Jade McGlynn is the author of Russia’s War and a Research Fellow at the Department of War Studies, King’s College London.

Referência

Imposing the Past: Putin’s War for History

Article by Vladimir Putin ”On the Historical Unity of Russians and Ukrainians“ disponível no site: http://en.kremlin.ru/events/president/news/66181

https://www.wilsoncenter.org/blog-post/putins-war-history

Opinião do HMD

Vladimir Putin não é o primeiro e nem será o último líder de um país a instrumentalizar a História para atingir determinados objetivos políticos.

Volodymyr Zelensky. Presidente da Ucrânia, também tem utilizado a história para demonstrar a singularidade da Ucrânia em relação a Rússia, apesar do passado em comum.

Os principais atores da construção dos Estados Nacionais recorreram aos historiadores para criar no imaginário social a ideia de um povo (ou de povos formadores), de uma herança comum ligada a uma determinada porção territorial. Outros processo como a unificação linguística, a ordem social vigente, a estrutura de governo, a religião entre outros elementos foram utilizados pelas lideranças políticas, por intermédio de construções históricas para justificar ou legitimar o governante. O elo Estado, Governo e Povo é antes de tudo uma construção histórica.

Sempre é bom lembrar que a Rússia está longe de uma democracia nos moldes ocidentais. O sistema político da Rússia e a prioridade do estado sobre a sociedade tornam a construção de uma identidade cívica fortemente baseada no nacionalismo russo, dispensando o engajamento político popular e da sociedade civil. Tais fatores reforçam a importância da história para o governo Putin na criação de conceitos nacionais unificadores como a história, a lingua, valores, identidade nacional e manifestações culturais comuns que os russos utilizam para se autoreferenciarem como nação.
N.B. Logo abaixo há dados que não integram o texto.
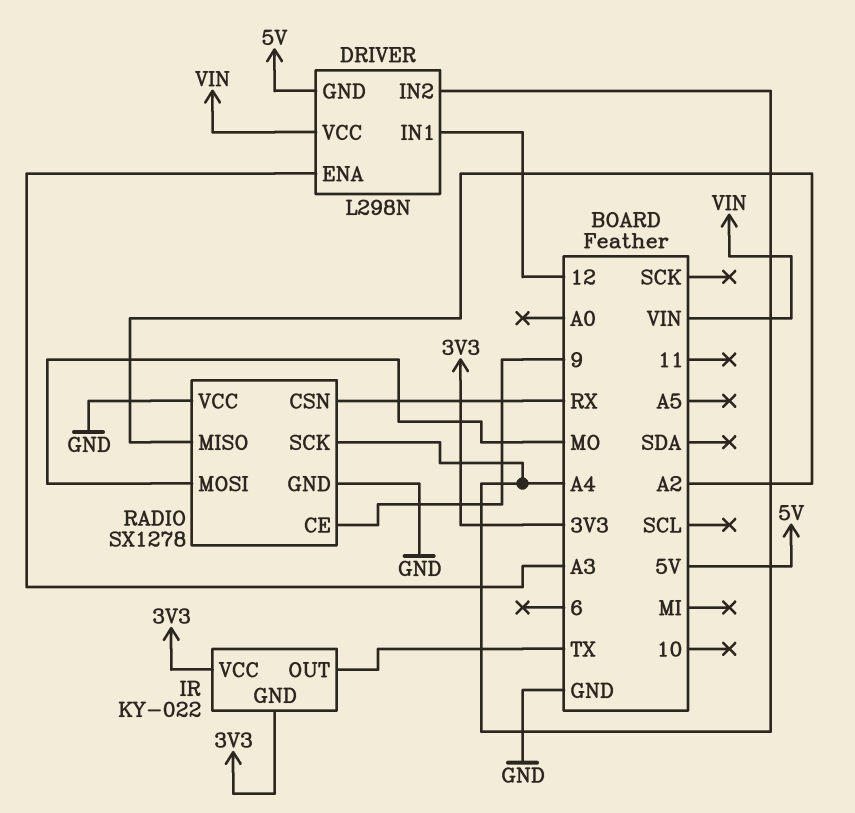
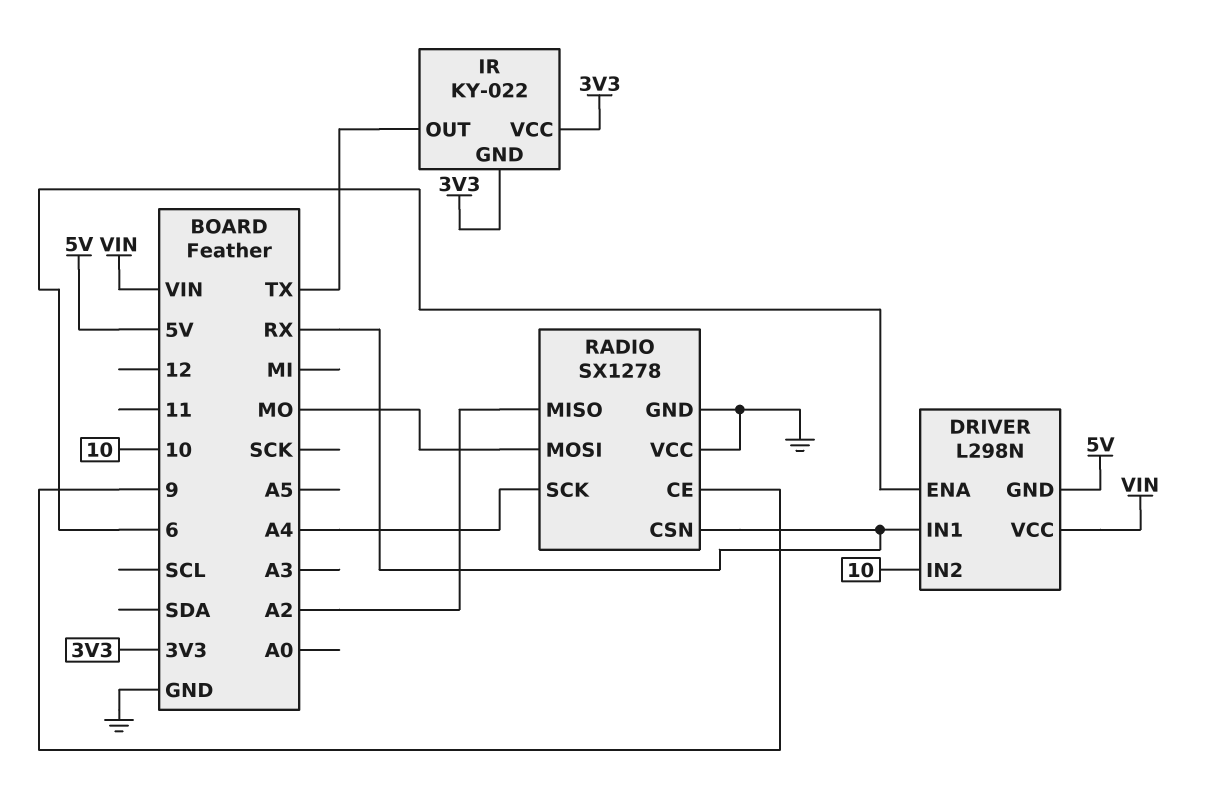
DRIVER pin ENA: A3 -> 6
DRIVER pin IN1: 12 -> RX
DRIVER pin IN2: A4 -> 10

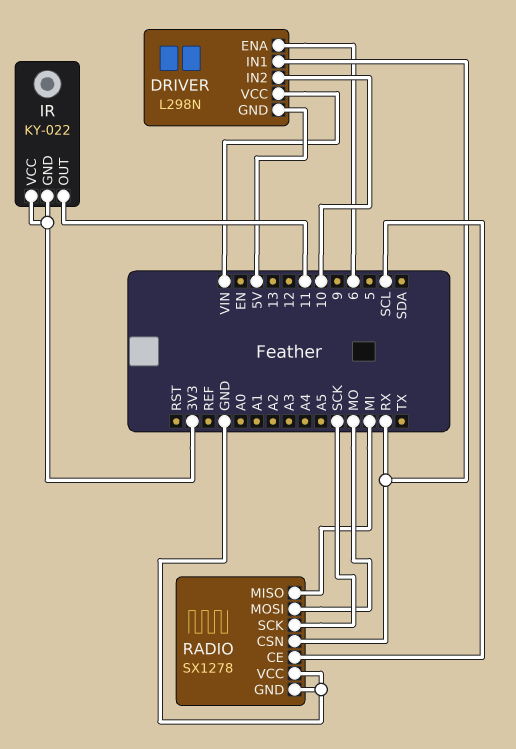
IR pin OUT: TX -> 11
RADIO pin CE: 9 -> SCL
RADIO pin MISO: A2 -> MI
RADIO pin SCK: A4 -> SCK

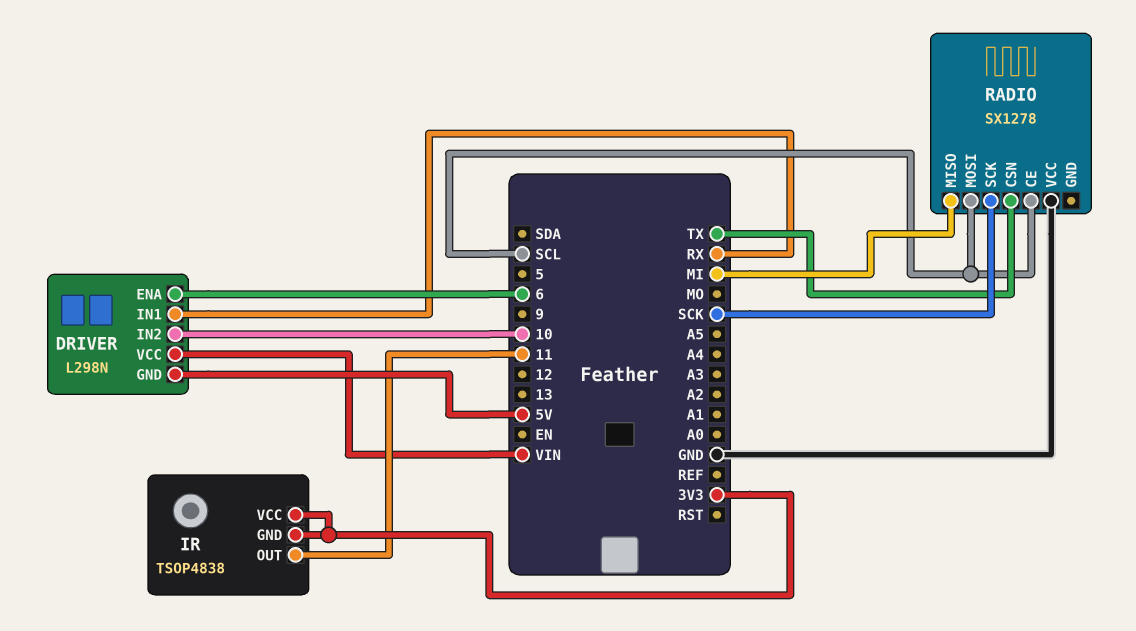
IR: KY-022 -> TSOP4838
RADIO pin CSN: RX -> TX
RADIO pin GND: GND -> none
RADIO pin MOSI: MO -> SCL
A memória cultural e um senso de história compartilhada explicariam o é ser o russo, segundo Vladimir Putin.

Jade McGlynn, especialista britânica em Rússia do Kings College London, reforça uma visão um tanto quanto estereotipada que a intelectualidade britânica e norte-americana tem da Rússia e não percebe as semelhanças existentes com os Estados Unidos por exemplo.